To identify the types of events which the US should prioritize resources for, the plot below combines the top 10 event types in terms of population and economic impact. The scales are relative and use a logarithmic scale so that the differences between smaller values can be seen.

library(tidyr)
tenth.people <- storm.bypeople[[10, "people"]]
tenth.cost <- storm.bycost[[10, "cost"]]
max.people <- max(storm.summary$people)
max.cost <- max(storm.summary$cost)
storm.plot <- storm.summary %>%
    filter(people >= tenth.people | cost >= tenth.cost) %>%
    transmute(event, people, cost) %>%
    mutate(people = log10(people/max.people),
           cost = log10(cost/max.cost)) %>%
    arrange(people) %>%
    gather(type, damage, -event)

Order the levels of the event factor so that events are plotted in descending levels of population impact. Also update the levels of the type factor so that the facet titles are meaningful.

storm.plot$event <- with(storm.plot, factor(event, unique(event)))
levels(storm.plot$type) <-  c("Population", "Economic")

Use a dot plot rather than a bar chart, and remove the scale to emphasise that this is a relative comparison so all values are visible on the same scale.
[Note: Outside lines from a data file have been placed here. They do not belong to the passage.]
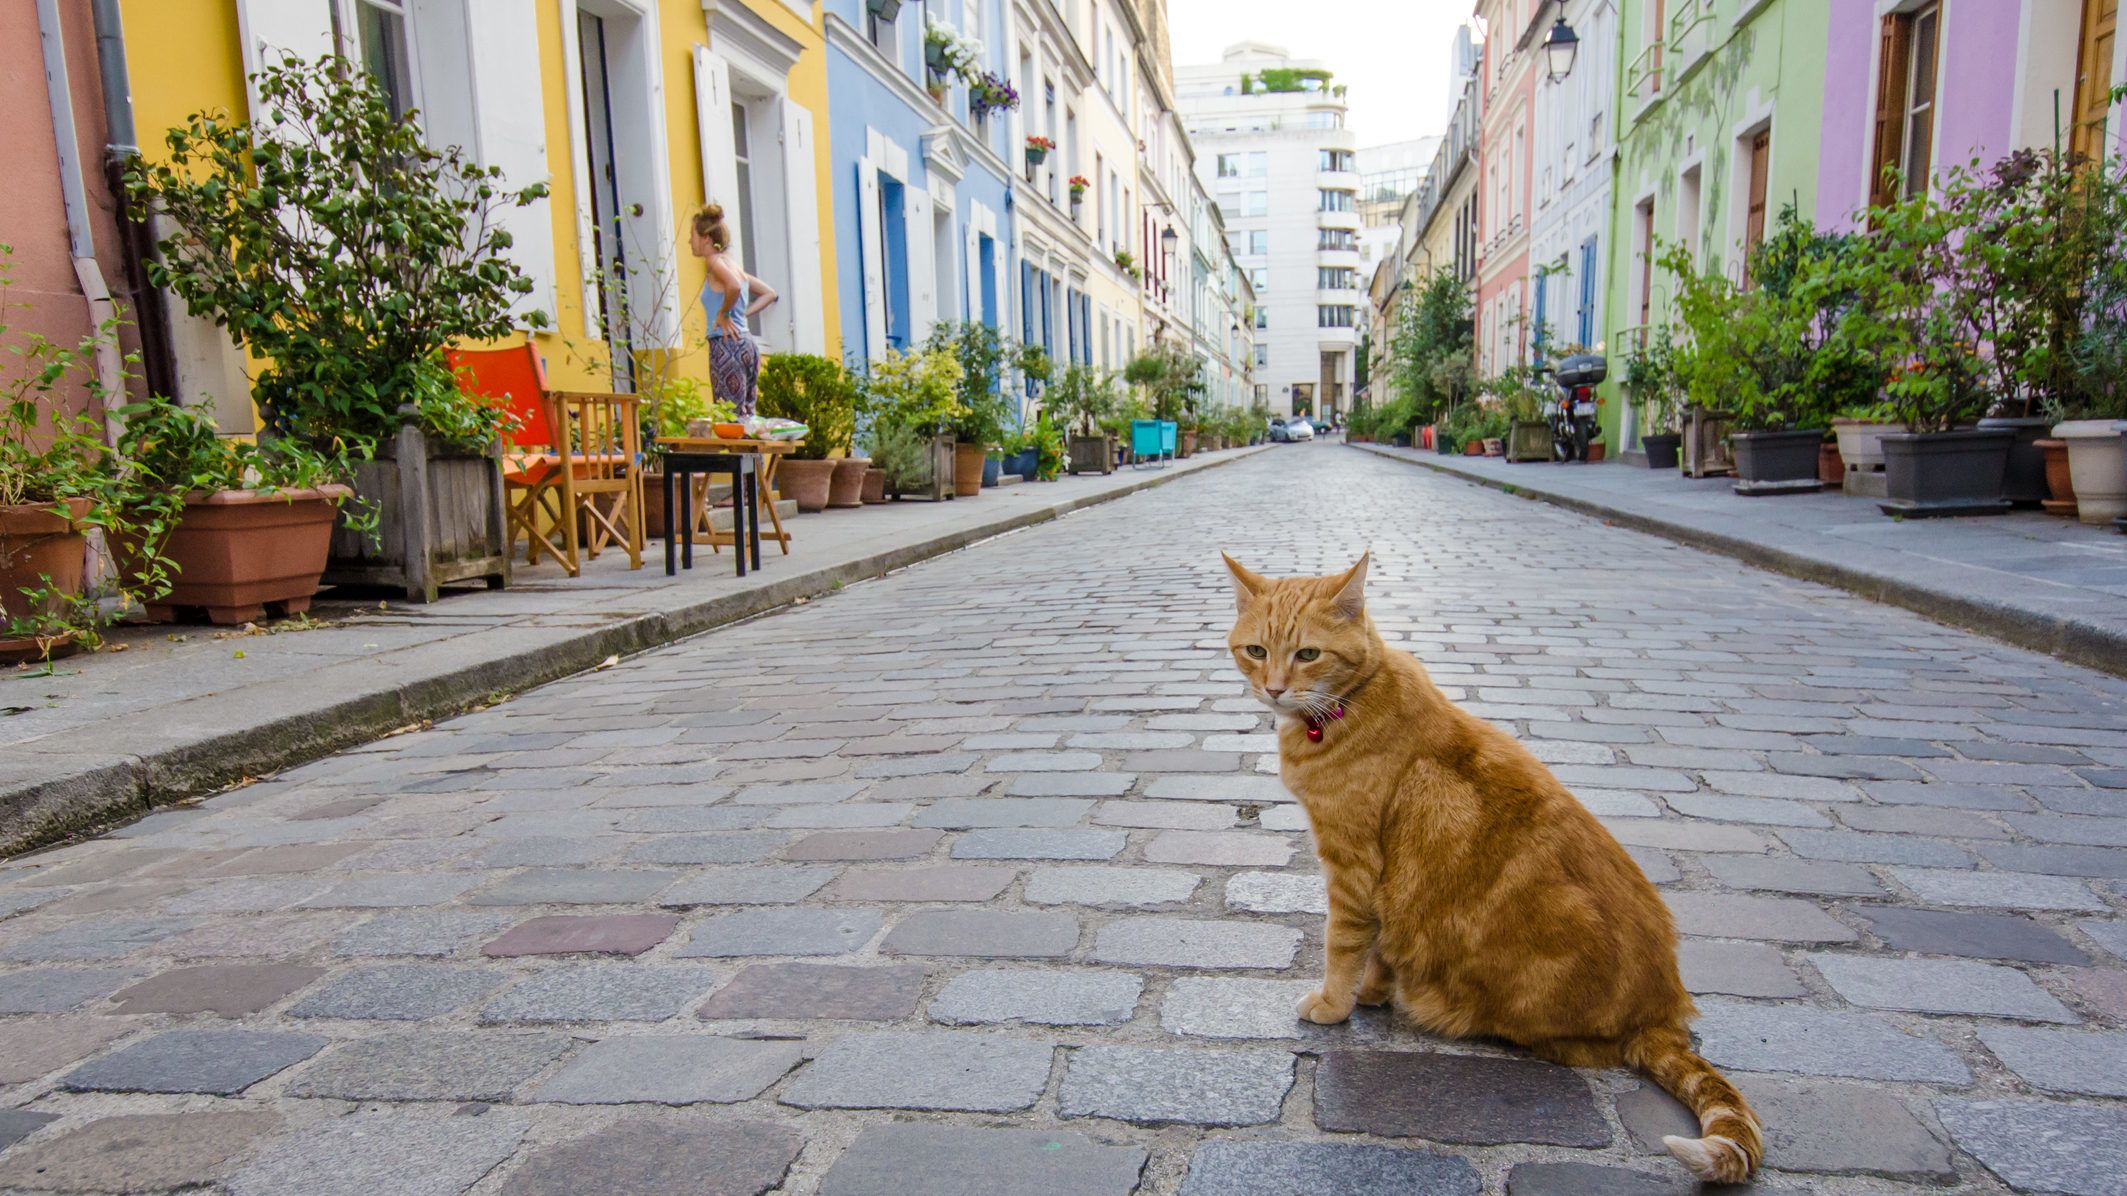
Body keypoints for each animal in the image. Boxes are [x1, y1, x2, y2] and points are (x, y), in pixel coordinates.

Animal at [1233, 553, 1761, 1183]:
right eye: (1257, 650)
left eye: (1308, 654)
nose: (1274, 689)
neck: (1351, 701)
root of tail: (1663, 1011)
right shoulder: (1384, 883)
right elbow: (1380, 947)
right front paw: (1372, 994)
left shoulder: (1353, 864)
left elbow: (1344, 944)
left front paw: (1335, 1005)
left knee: (1587, 1048)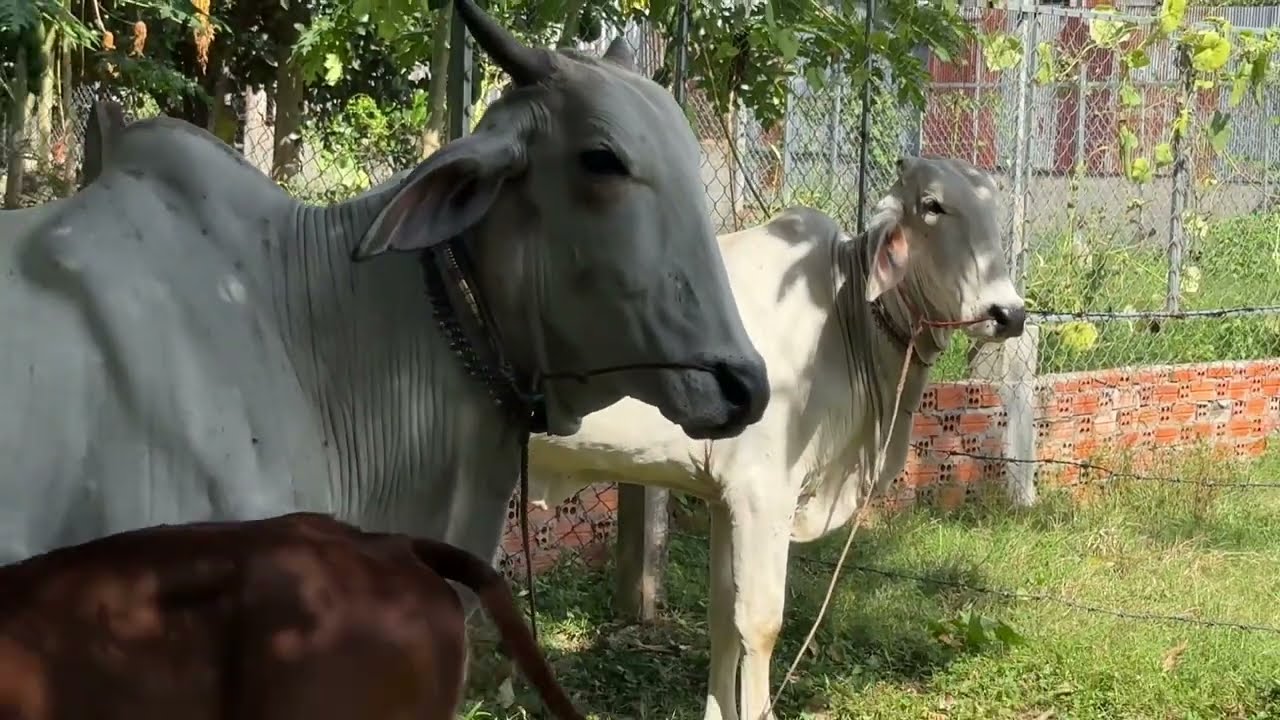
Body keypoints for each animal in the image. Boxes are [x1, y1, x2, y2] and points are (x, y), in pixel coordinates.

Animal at [526, 155, 1028, 720]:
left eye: (994, 203)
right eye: (932, 205)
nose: (1009, 314)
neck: (842, 312)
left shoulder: (722, 496)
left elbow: (724, 618)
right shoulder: (762, 492)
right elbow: (759, 624)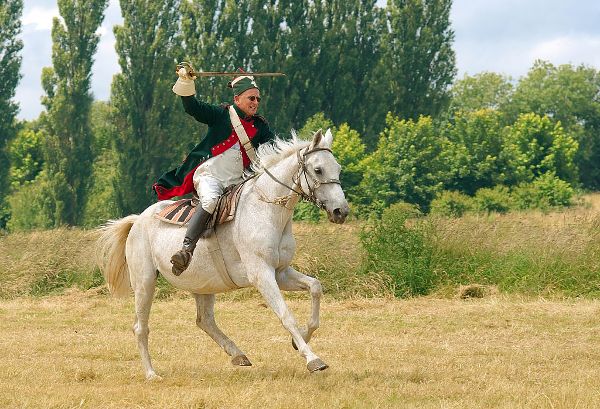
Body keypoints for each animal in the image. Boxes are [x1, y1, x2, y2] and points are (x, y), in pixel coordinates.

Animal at [97, 129, 352, 378]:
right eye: (318, 169)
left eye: (338, 168)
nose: (341, 211)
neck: (266, 208)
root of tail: (138, 220)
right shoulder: (262, 274)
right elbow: (285, 315)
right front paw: (312, 359)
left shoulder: (281, 272)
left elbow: (315, 287)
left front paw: (300, 340)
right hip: (145, 282)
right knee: (141, 327)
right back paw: (151, 373)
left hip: (203, 284)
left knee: (205, 321)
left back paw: (238, 355)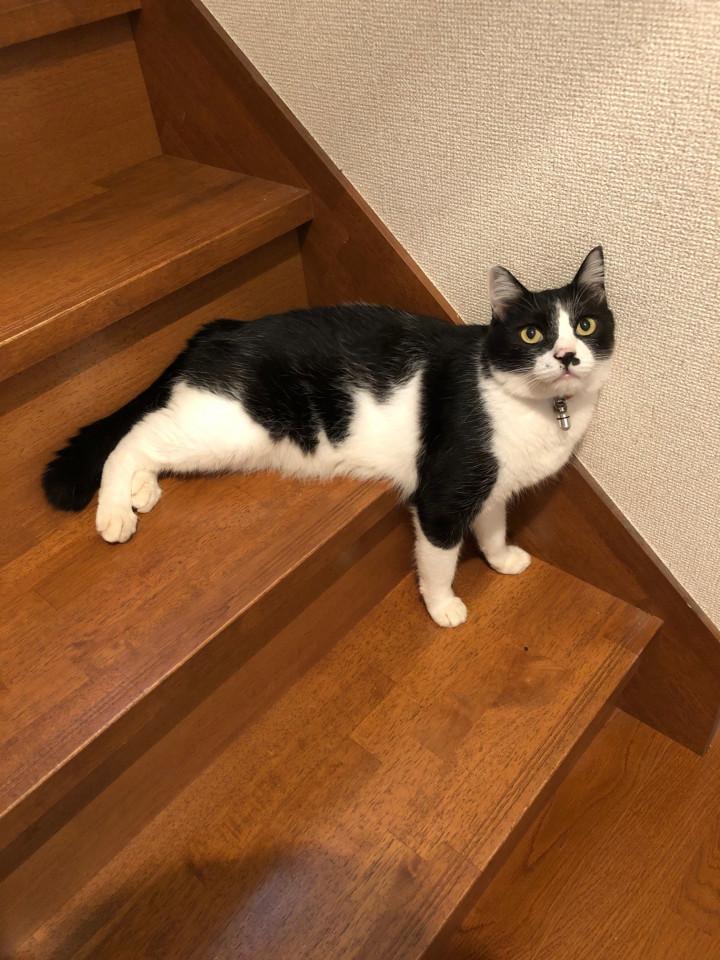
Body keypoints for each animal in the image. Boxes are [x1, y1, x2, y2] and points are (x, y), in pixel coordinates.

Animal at [43, 246, 614, 628]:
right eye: (532, 334)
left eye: (585, 326)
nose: (567, 356)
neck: (545, 412)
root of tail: (220, 327)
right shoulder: (444, 493)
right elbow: (438, 557)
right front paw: (443, 606)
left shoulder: (492, 486)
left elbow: (493, 527)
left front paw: (502, 559)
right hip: (230, 424)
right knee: (135, 434)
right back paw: (115, 511)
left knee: (154, 433)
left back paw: (142, 491)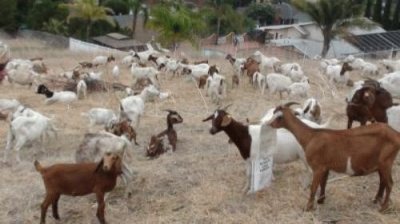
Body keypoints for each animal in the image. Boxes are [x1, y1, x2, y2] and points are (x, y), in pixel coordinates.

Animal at [268, 102, 400, 213]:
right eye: (274, 113)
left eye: (279, 117)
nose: (269, 124)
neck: (311, 136)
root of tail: (396, 134)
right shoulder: (325, 166)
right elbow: (323, 183)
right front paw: (321, 200)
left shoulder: (318, 167)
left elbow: (313, 187)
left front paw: (308, 207)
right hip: (381, 164)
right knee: (383, 181)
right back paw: (376, 200)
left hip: (386, 162)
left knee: (389, 183)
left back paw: (383, 208)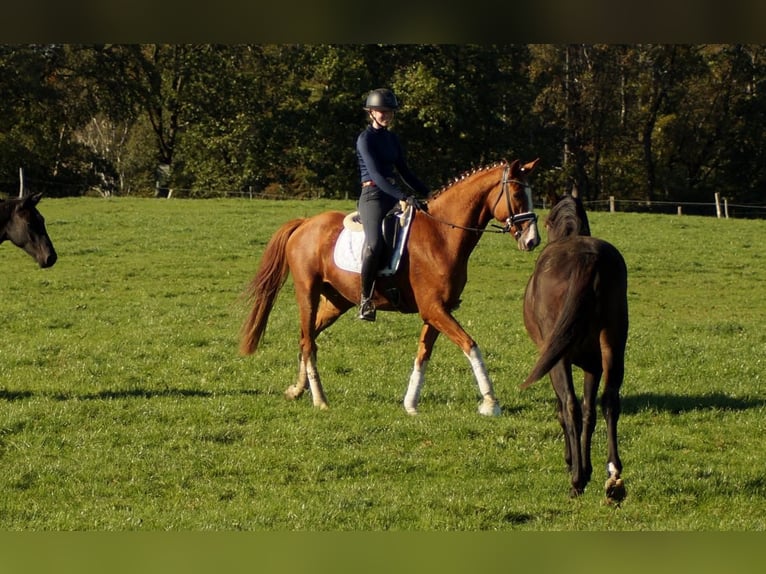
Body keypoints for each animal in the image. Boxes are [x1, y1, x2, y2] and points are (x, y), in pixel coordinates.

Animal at [243, 160, 544, 416]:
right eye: (517, 193)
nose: (532, 240)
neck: (441, 235)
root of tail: (305, 223)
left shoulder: (436, 312)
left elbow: (423, 355)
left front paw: (410, 404)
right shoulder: (434, 310)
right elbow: (470, 345)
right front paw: (491, 403)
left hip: (336, 301)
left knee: (307, 336)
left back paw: (297, 390)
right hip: (308, 292)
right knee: (308, 342)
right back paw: (320, 400)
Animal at [520, 189, 632, 504]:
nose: (532, 241)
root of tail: (588, 260)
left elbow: (565, 409)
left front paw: (574, 462)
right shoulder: (593, 365)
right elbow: (590, 411)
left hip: (558, 359)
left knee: (570, 406)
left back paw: (576, 480)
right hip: (613, 345)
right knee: (609, 402)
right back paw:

The financial impact of Winter Storms is actually 2000 times greater than Tropical Storm, the next most expensive event type.

library(ggplot2)
g <- ggplot(storm.plot, aes(x = event, colour = type)) +
    geom_point(aes(y = damage), stat = "identity") +
    coord_flip(ylim = c(-6, 0.1)) +
    facet_wrap(~ type, ncol = 2) +
    scale_colour_brewer(type = "qual", palette = 6) +
    theme(legend.position = "none",
          axis.text.x = element_blank(),
          axis.ticks.x = element_blank()) +
    labs(title = "Relative impact of weather events across the US (logarithmic)",
         x = NULL,
         y = NULL)
g